Un ténor de l'opposition koweïtienne, Mussallam al-Barrak, a été condamné lundi à cinq ans de prison ferme pour diffamation à l'encontre du chef de l'État dans un verdict qui risque de raviver la crise politique dans ce riche émirat pétrolier du Golfe.

Le verdict a été suivi par un appel à manifester dès lundi soir lancé par l'opposition qui a averti, il y a deux jours, qu'elle descendrait dans la rue si M. Barrak était emprisonné.

«La cour a condamné le prévenu Mussallam al-Barrak à cinq ans de prison avec effet immédiat», a proclamé le juge Waël al-Atiqi devant une salle d'audience à moitié remplie au Palais de justice.

Il s'agit de la peine maximale pour le délit de diffamation à l'encontre de l'émir et M. Barrak, un nationaliste, est le premier homme politique à y être condamné.

Plusieurs jeunes opposants ont été condamnés avant lui à différentes peines de prison pour des propos tenus sur les réseaux sociaux, notamment Twitter.

M. Barrak était poursuivi pour des propos tenus le 5 octobre, lors d'une réunion politique, qui ont été jugés offensants pour l'émir, cheikh Sabah Al-Ahmad Al-Sabah.

«Je pense que l'escalade entre (opposition et gouvernement) est devenue inévitable après ce verdict en raison du poids politique de M. Barrak qui est perçu comme l'un des ténors de l'opposition», a estimé dans une déclaration à l'AFP l'analyste politique Mohammed al-Ajami.

«La condamnation est un grave développement et l'escalade attendue pourrait favoriser l'unité de l'opposition restée divisée jusqu'ici», a-t-il estimé.

M. Barrak, qui n'a pas assisté à l'audience et attend d'être conduit en prison, a parlé devant ses partisans. «Le verdict est illégal, mais je me rendrais à la police si elle vient me chercher», a-t-il déclaré.

Des centaines de partisans se sont rués sur sa résidence à Al-Andalous, banlieue à 20 km au sud-ouest de la capitale pour lui exprimer leur soutien.

Des officiers sont arrivés ensuite chez M. Barrak pour le conduire en prison, mais ont dû y renoncer pour le moment, les avocats exigeant un ordre d'incarcération par écrit.

L'un des avocats de M. Barrak a dénoncé le verdict. «Il est nul et non avenu parce que des procédures légales ont été violées et parce que la défense n'a pas eu de garanties suffisantes», a déclaré à l'AFP Me Abdallah al-Ahmed.

La semaine dernière, les avocats M. Barrak ont quitté la salle d'audience lorsque le juge a refusé d'entendre les témoins de la défense, dont le premier ministre et deux anciens parlementaires de l'opposition.

M. Barrak avait demandé le report du verdict pour pouvoir réunir une nouvelle équipe d'avocats, mais sa requête avait été rejetée.

L'ex-député avait été détenu quatre jours fin octobre et libéré ensuite sous caution.
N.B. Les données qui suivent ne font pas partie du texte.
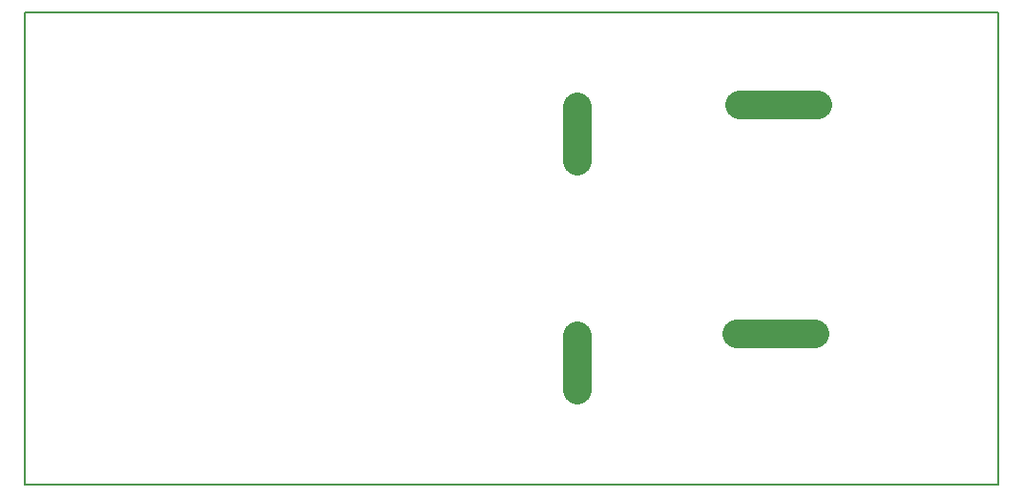
<source format=gm1>
G04 #@! TF.FileFunction,Profile,NP*
%FSLAX46Y46*%
G04 Gerber Fmt 4.6, Leading zero omitted, Abs format (unit mm)*
G04 Created by KiCad (PCBNEW 4.0.2+dfsg1-stable) date Sun 08 May 2016 11:46:39 AM CEST*
%MOMM*%
G01*
G04 APERTURE LIST*
%ADD10C,0.100000*%
%ADD11C,0.150000*%
%ADD12C,2.540000*%
G04 APERTURE END LIST*
D10*
D11*
X40640000Y-77470000D02*
X40640000Y-50800000D01*
X46990000Y-77470000D02*
X40640000Y-77470000D01*
X127000000Y-77470000D02*
X46990000Y-77470000D01*
X127000000Y-76200000D02*
X127000000Y-77470000D01*
X127000000Y-74930000D02*
X127000000Y-76200000D01*
X127000000Y-35560000D02*
X127000000Y-74930000D01*
X106680000Y-35560000D02*
X127000000Y-35560000D01*
X83820000Y-35560000D02*
X106680000Y-35560000D01*
X40640000Y-35560000D02*
X83820000Y-35560000D01*
X40640000Y-38100000D02*
X40640000Y-35560000D01*
X40640000Y-50800000D02*
X40640000Y-38100000D01*
D12*
X89662000Y-69088000D02*
X89662000Y-64262000D01*
X89662000Y-48768000D02*
X89662000Y-43942000D01*
X104013000Y-43815000D02*
X110998000Y-43815000D01*
X103759000Y-64135000D02*
X110744000Y-64135000D01*
M02*

</source>
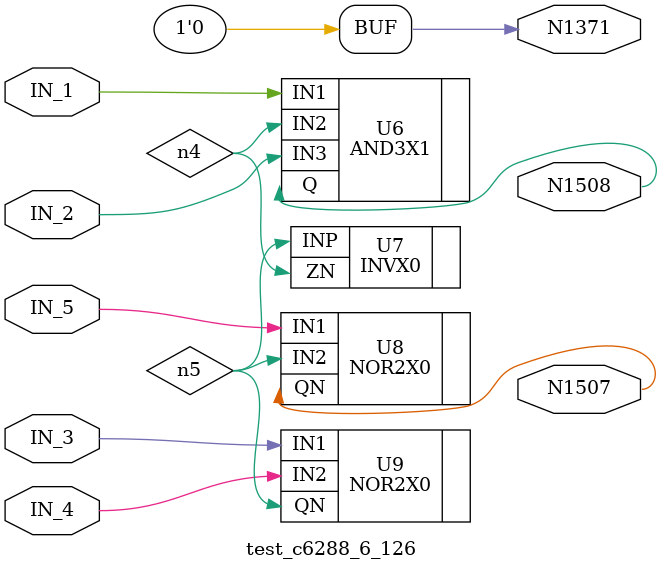
<source format=v>


module test_c6288_6_126 ( IN_1, IN_2, IN_3, IN_4, IN_5, N1371, N1508, N1507 );
  input IN_1, IN_2, IN_3, IN_4, IN_5;
  output N1371, N1508, N1507;
  wire   n4, n5;
  assign N1371 = 1'b0;

  AND3X1 U6 ( .IN1(IN_1), .IN2(n4), .IN3(IN_2), .Q(N1508) );
  INVX0 U7 ( .INP(n5), .ZN(n4) );
  NOR2X0 U8 ( .IN1(IN_5), .IN2(n5), .QN(N1507) );
  NOR2X0 U9 ( .IN1(IN_3), .IN2(IN_4), .QN(n5) );
endmodule


</source>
Il est poursuivi dans d'autres affaires dont celles concernant une attaque contre le siège du Parlement et participation à des manifestations.
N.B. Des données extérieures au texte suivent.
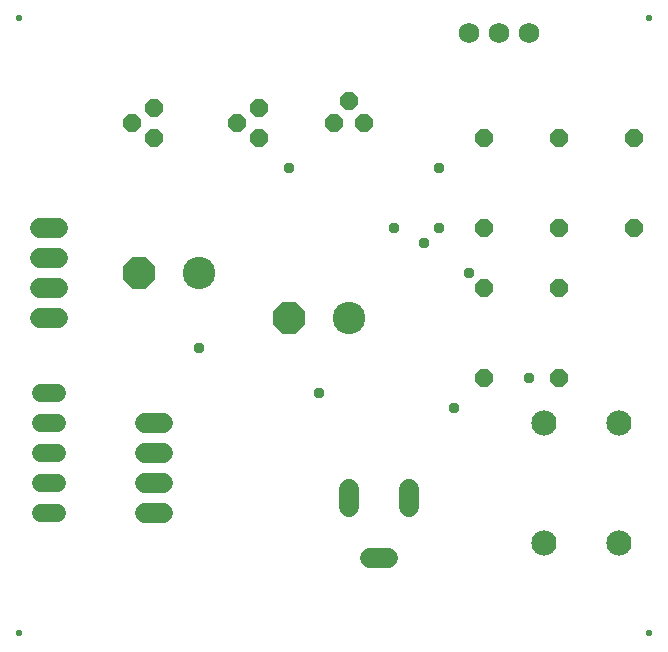
<source format=gbr>
G04 EAGLE Gerber RS-274X export*
G75*
%MOMM*%
%FSLAX34Y34*%
%LPD*%
%INSoldermask Bottom*%
%IPPOS*%
%AMOC8*
5,1,8,0,0,1.08239X$1,22.5*%
G01*
%ADD10C,0.553200*%
%ADD11C,1.524000*%
%ADD12C,2.743200*%
%ADD13P,2.969212X8X202.500000*%
%ADD14C,2.133600*%
%ADD15C,1.727200*%
%ADD16P,1.649562X8X112.500000*%
%ADD17P,1.649562X8X22.500000*%
%ADD18P,1.649562X8X292.500000*%
%ADD19C,1.727200*%
%ADD20C,0.959600*%


D10*
X38100Y558800D03*
X571500Y558800D03*
X571500Y38100D03*
X38100Y38100D03*
D11*
X56896Y241300D02*
X70104Y241300D01*
X70104Y215900D02*
X56896Y215900D01*
X56896Y190500D02*
X70104Y190500D01*
X70104Y165100D02*
X56896Y165100D01*
X56896Y139700D02*
X70104Y139700D01*
D12*
X190500Y342900D03*
D13*
X139700Y342900D03*
D12*
X317500Y304800D03*
D13*
X266700Y304800D03*
D14*
X546100Y215900D03*
X546100Y114300D03*
X482600Y114300D03*
X482600Y215900D03*
D15*
X160020Y139700D02*
X144780Y139700D01*
X144780Y165100D02*
X160020Y165100D01*
X160020Y190500D02*
X144780Y190500D01*
X144780Y215900D02*
X160020Y215900D01*
D16*
X152400Y482600D03*
X133350Y469900D03*
X152400Y457200D03*
D17*
X330200Y469900D03*
X317500Y488950D03*
X304800Y469900D03*
D16*
X241300Y482600D03*
X222250Y469900D03*
X241300Y457200D03*
D18*
X495300Y457200D03*
X495300Y381000D03*
X558800Y457200D03*
X558800Y381000D03*
X431800Y330200D03*
X431800Y254000D03*
D16*
X495300Y254000D03*
X495300Y330200D03*
X431800Y381000D03*
X431800Y457200D03*
D15*
X71120Y304800D02*
X55880Y304800D01*
X55880Y330200D02*
X71120Y330200D01*
X71120Y355600D02*
X55880Y355600D01*
X55880Y381000D02*
X71120Y381000D01*
D19*
X469900Y546100D03*
X444500Y546100D03*
X419100Y546100D03*
D15*
X350520Y101600D02*
X335280Y101600D01*
X368300Y144780D02*
X368300Y160020D01*
X317500Y160020D02*
X317500Y144780D01*
D20*
X190500Y279400D03*
X190500Y279400D03*
X292100Y241300D03*
X419100Y342900D03*
X381000Y368300D03*
X406400Y228600D03*
X355600Y381000D03*
X393700Y381000D03*
X469900Y254000D03*
X266700Y431800D03*
X393700Y431800D03*
M02*

</source>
L'opposition avait organisé de nombreuses manifestations pour demander la dissolution du Parlement, majoritairement favorable au gouvernement, élu en décembre sur la base d'une loi électorale qu'elle conteste.

Le riche émirat pétrolier, première monarchie du Golfe à s'être dotée d'un Parlement élu en 1962, est secoué par des crises politiques à répétition. Il a connu depuis la mi-2006 dix gouvernements alors que le Parlement a été dissous à six reprises.

Le gouvernement s'apprête à faire passer au Parlement une loi durcissant les délits de presse. Elle prévoit entre autres dix ans de prison pour les atteintes à la religion et plus d'un million de dollars d'amende pour les délits de diffamation de l'émir.